Both techniques showed the remarkable results that could be obtained, and yet the limitations of sentiment analysis. I was not completely convinced by any of the client screenshots I saw. A screenshot from TheySay with a Sainsbury logo had a big red downward arrow, which looked like a pretty broad-brush result suggesting comments about Sainsbury were becoming more negative. Yes, sure, but why exactly? A slide from SentiSquare suggested that the most popular opinion on the Web about the Volkswagen emissions scandal was a request for car owners to have their cars serviced free for a year. It is understandable why many drivers would say that, but this would by no means necessarily be an effective management response to the VW emission crisis.

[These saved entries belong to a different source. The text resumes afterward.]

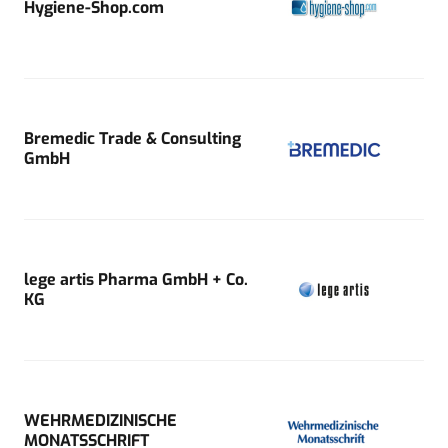
Hygiene-Shop.com
Bremedic Trade & Consulting
GmbH
lege artis Pharma GmbH + Co.
KG
WEHRMEDIZINISCHE
MONATSSCHRIFT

TheySay showed a beta screen about Brexit, and attitudes for and against it; but the slide only showed how much work still remained to be done (“David Cameron”, “Mr Cameron”, and “UK prime minister” all appeared as separate entities – need for some human input here!)

So in conclusion, both presentations suggested that while extracting sentiment is certainly possible, the action that should be taken with this information is a separate, and important, activity, that the sentiment analysis tool cannot help with.